YOUR GOAL:
Pick out each line of the records that includes the string "pixels", and copy it.

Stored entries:
────

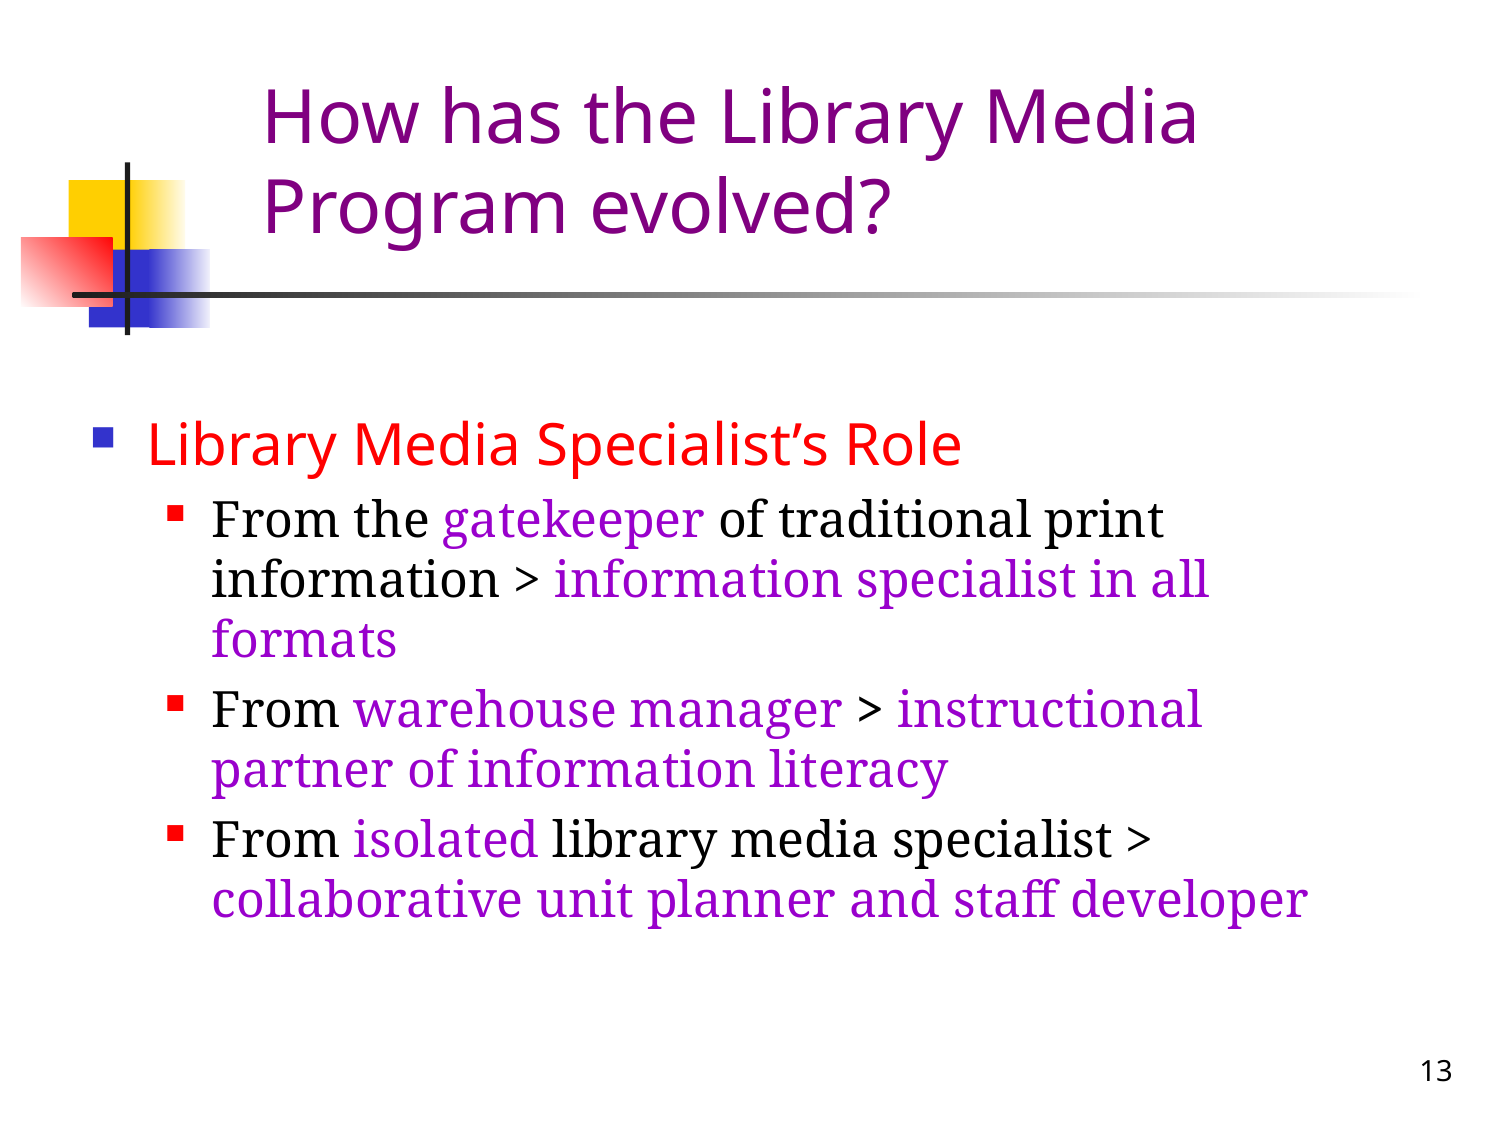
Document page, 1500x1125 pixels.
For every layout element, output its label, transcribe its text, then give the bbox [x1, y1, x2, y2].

list Library Media Specialist’s Role From the gatekeeper of traditional print information > information specialist in all formats From warehouse manager > instructional partner of information literacy From isolated library media specialist > collaborative unit planner and staff developer [74, 399, 1376, 1063]
slide_number 13 [1154, 1023, 1468, 1100]
title How has the Library Media Program evolved? [246, 34, 1414, 256]
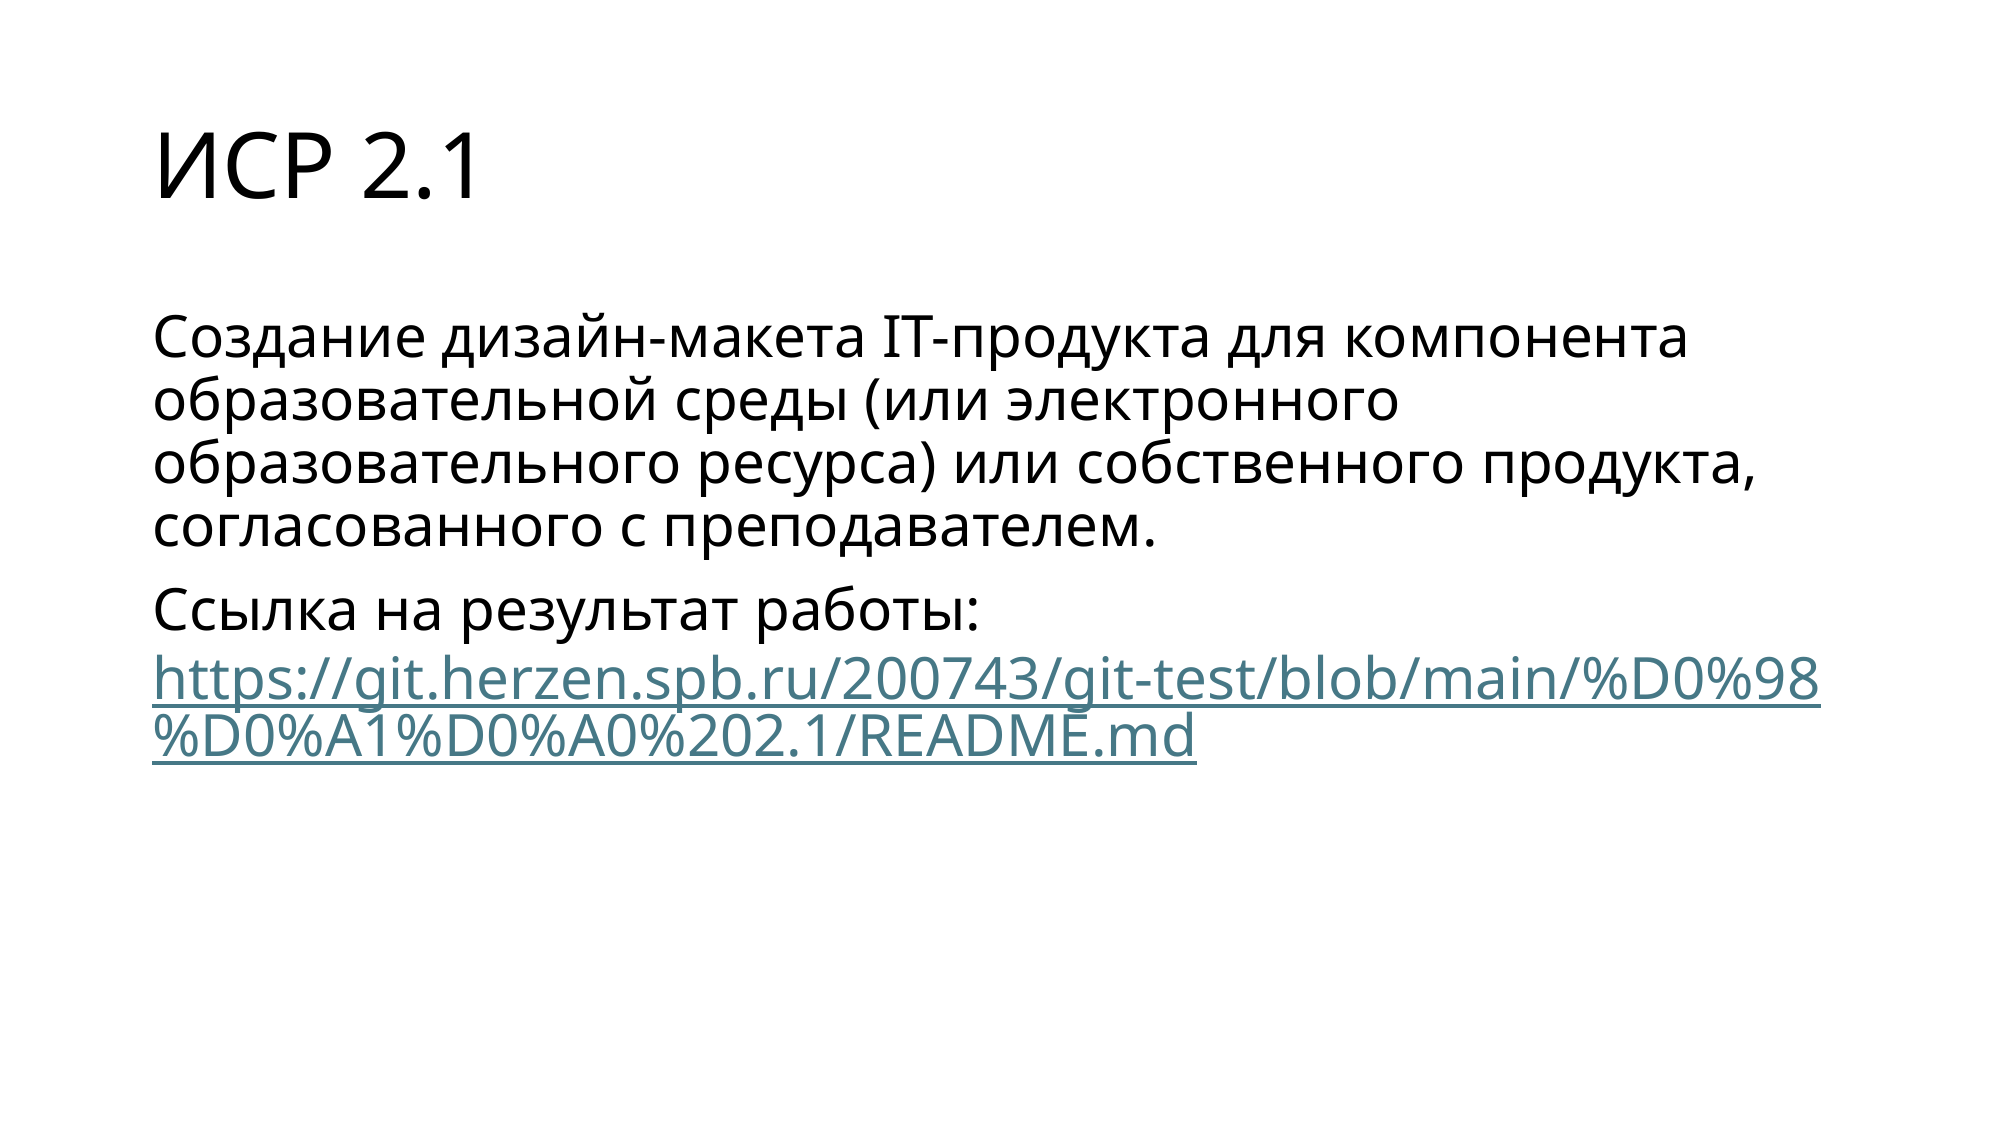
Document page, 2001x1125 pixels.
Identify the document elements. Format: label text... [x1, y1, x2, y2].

title ИСР 2.1 [137, 59, 1863, 278]
list Создание дизайн-макета IT-продукта для компонента образовательной среды (или электронного образовательного ресурса) или собственного продукта, согласованного с преподавателем. Ссылка на результат работы: https://git.herzen.spb.ru/200743/git-test/blob/main/%D0%98%D0%A1%D0%A0%202.1/README.md [137, 299, 1863, 1014]
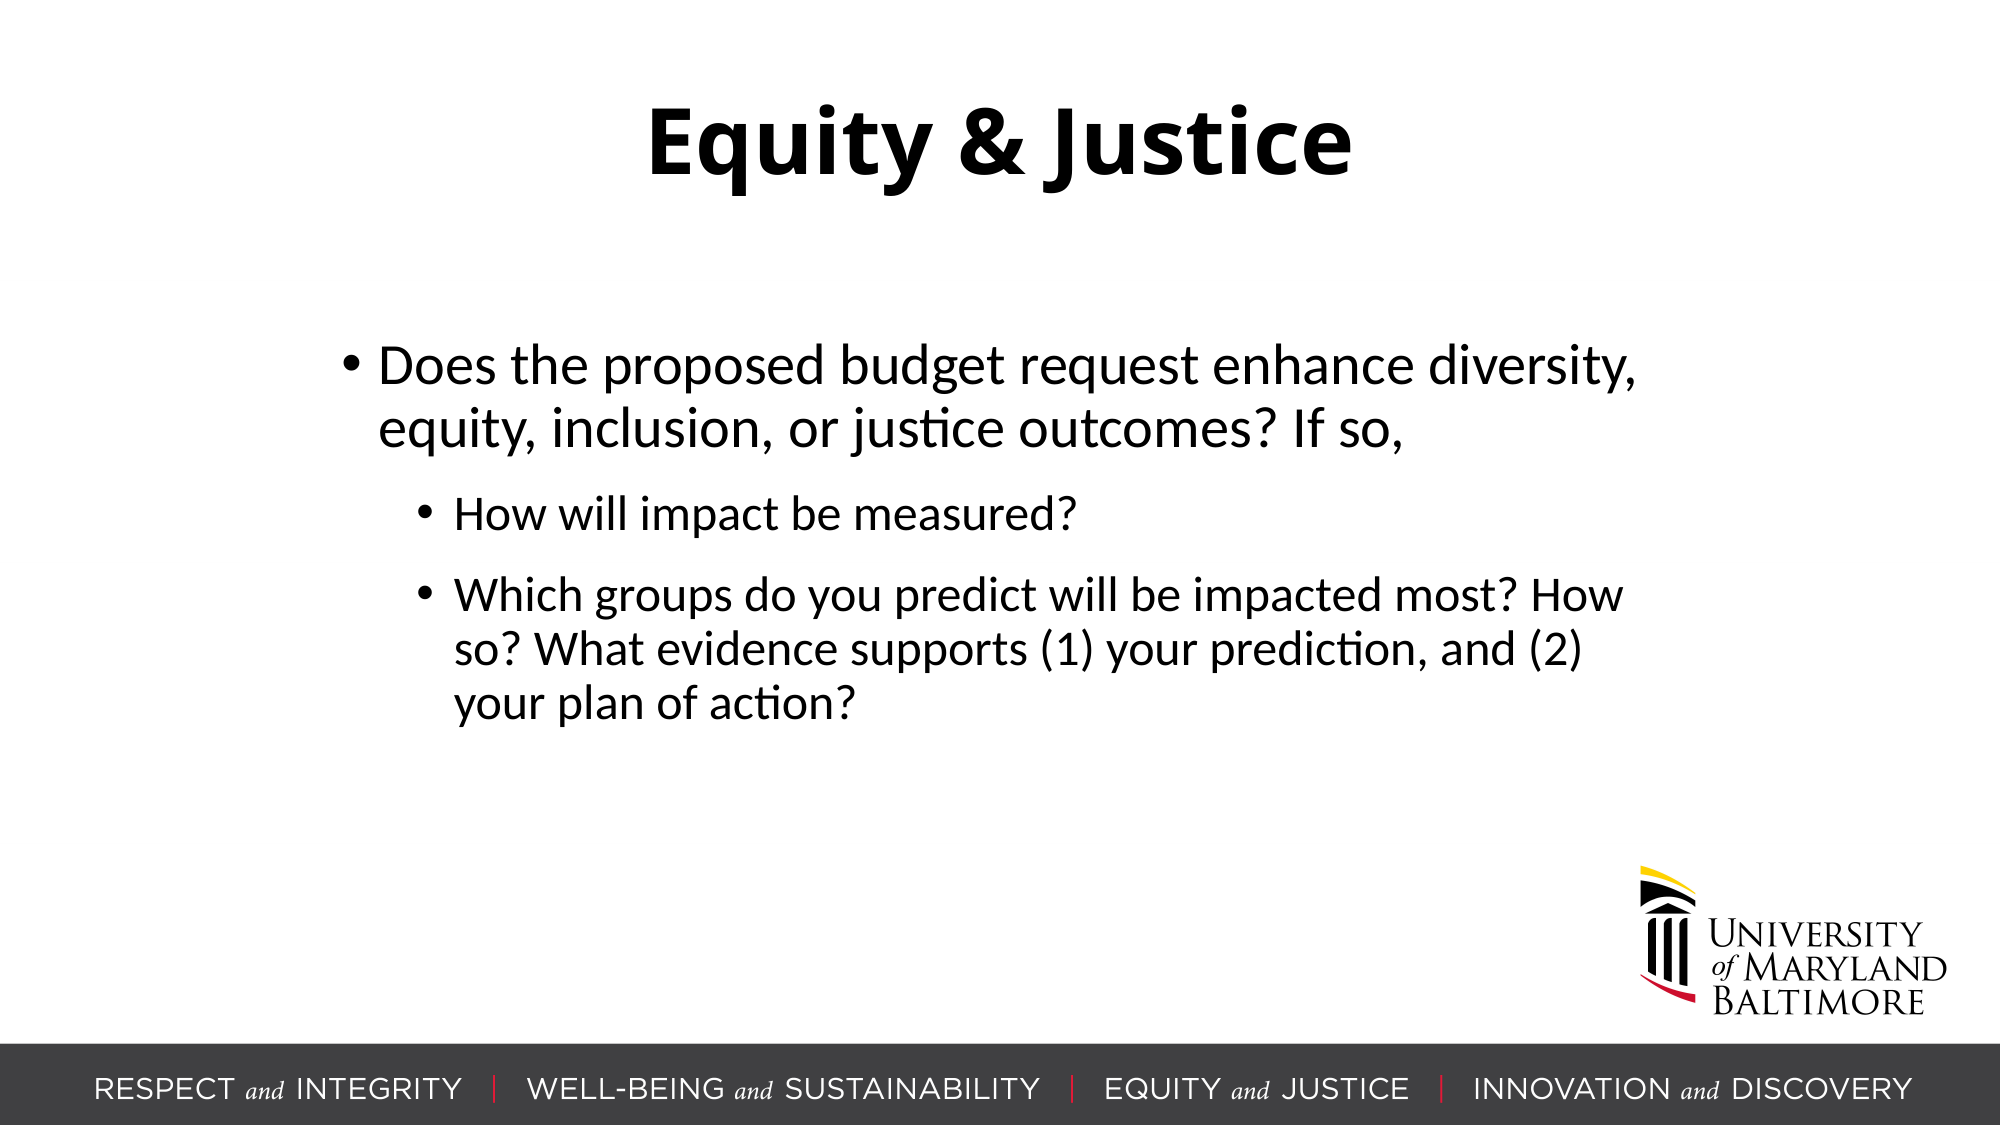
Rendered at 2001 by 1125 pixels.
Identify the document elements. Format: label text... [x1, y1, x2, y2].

text_box Equity & Justice [324, 88, 1675, 227]
picture [0, 0, 2000, 1125]
text_box Does the proposed budget request enhance diversity, equity, inclusion, or justice outcomes? If so, How will impact be measured? Which groups do you predict will be impacted most? How so? What evidence supports (1) your prediction, and (2) your plan of action? [326, 327, 1677, 1004]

────

RESULT FOR THIS TASK:
Document page, 1500x1125 pixels.
Document page, 2001x1125 pixels.
Rendered at 2001 by 1125 pixels.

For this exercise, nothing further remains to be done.